In the IT world, customers expect to see reference sites and tangible business cases. One of TIM's examples is Reale Mutua Insurance which uses GPRS to gain mobile access to company information. After three months of testing, the service has been extended to estimate preparation, the issue of policies and the notification of claims. This casestudy provides clear cost-savings and enhanced customer service. In the US, FedEx is using the AT&T Wireless GPRS network and Bluetooth connections between a driver's handheld device and a smart phone, to tell a driver about pick-up requests in a building in which he's making a delivery. Two UK examples include retailer GUS which is using GPRS to process customer orders within 24 hours, and heating specialist BSS which is using GPRS to provide and receive information to its field engineers. Both applications provide a clear payback.

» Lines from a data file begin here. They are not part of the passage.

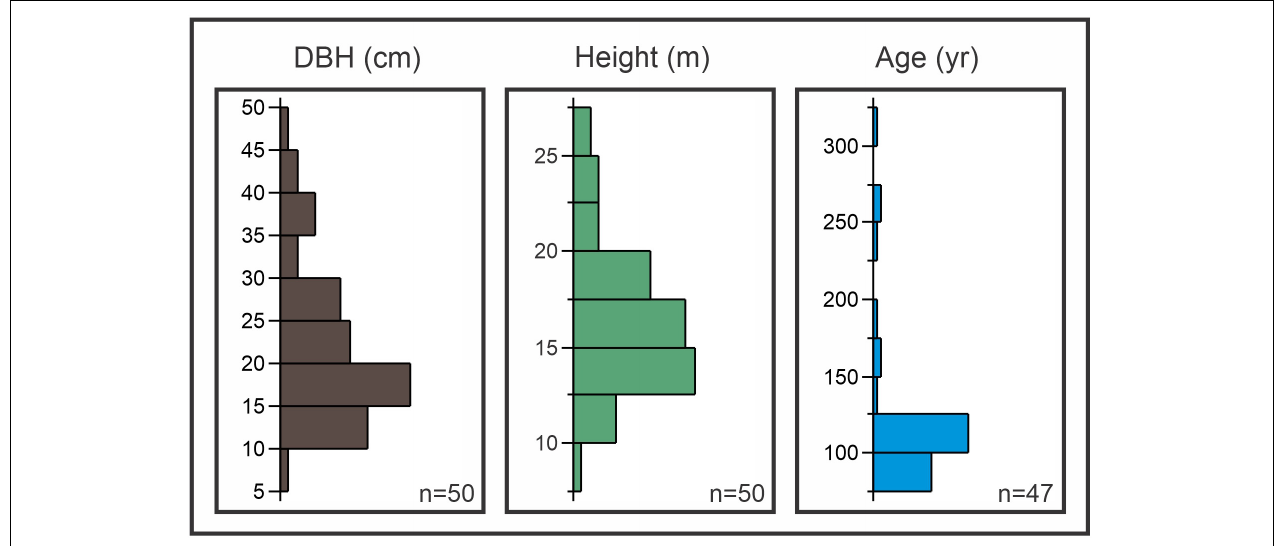
FIGURE 1 | Diameter (DBH), height, and age distribution of the trees selected for this study in 1998. Heart rot prevented aging of three trees.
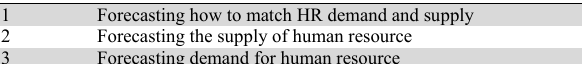
Ranking of job design sub-criteria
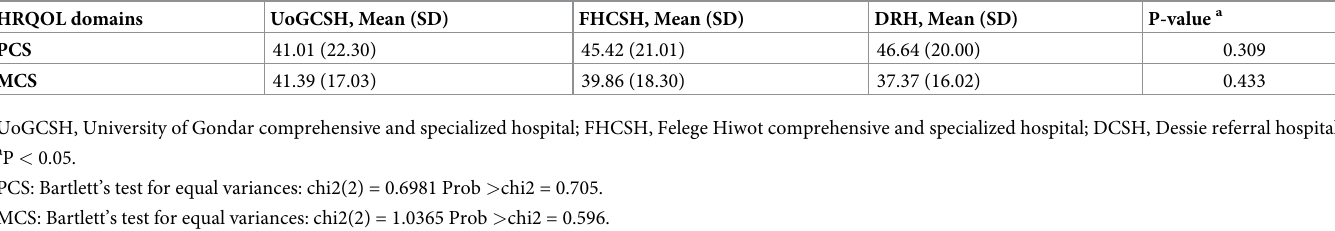
Table 2. Comparisons of HRQOL scores among the three hospitals (N = 180). HRQOL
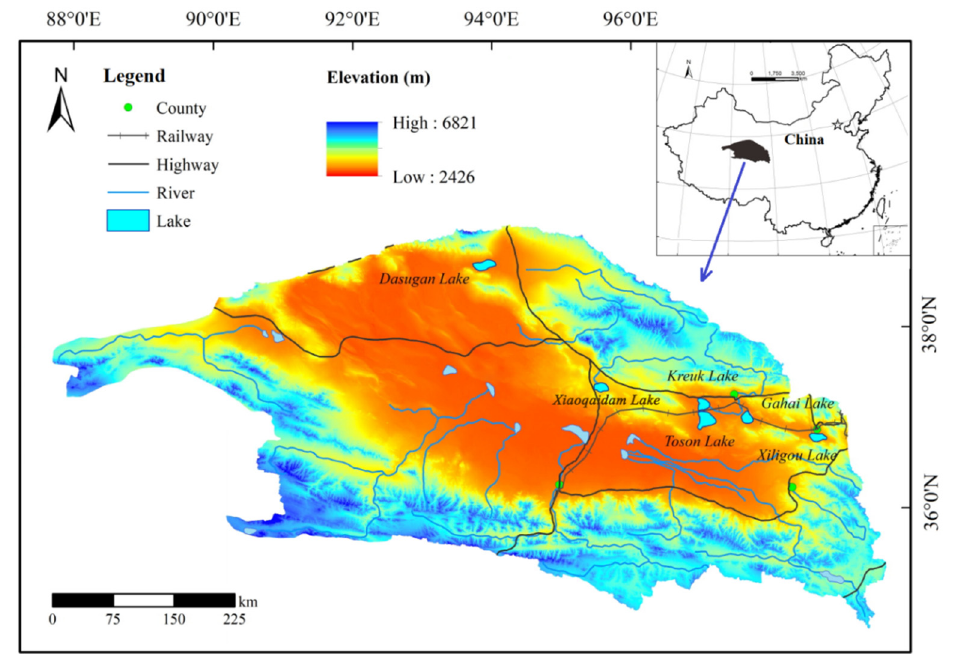
Figure 1. Overview map of the six study lakes in the Qaidam Basin.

Many mobile marketing campaigns have made the mistake of focussing on future possibilities. GPRS can already offer clear benefits, and early adopters are already taking advantage of this. Business marketing should make the most of these tangible examples. It should also avoid the trap of positioning GPRS as an interim technology to 3G – customers want to know what they can use now.
An equally important element in selling GPRS is for operators to ensure that their channel partners correctly promote GPRS - and they ensure widespread knowledge of the possibilities of GPRS.
TIM has been active in ensuring its retail outlets aggressively promote GPRS as part of M-services. UK retail outlets are pushing MMS as a way of selling GPRS handsets and service. However, some mobile retailers are still too focussed on technology and future possibilities.
Part of the marketing success for GPRS is positioning the buzz around the applications that GPRS can provide. China Mobile launched a massive poster campaign for GPRS and signed up 1.3 million subscribers in the first two months. The re-positioning of the mobile device as more than just voice needs to be the thrust of every mobile operators' advertising.
Steve Wallage works and writes for the451. Steve has more than 13 years of experience as a technology analyst specializing in telecommunications.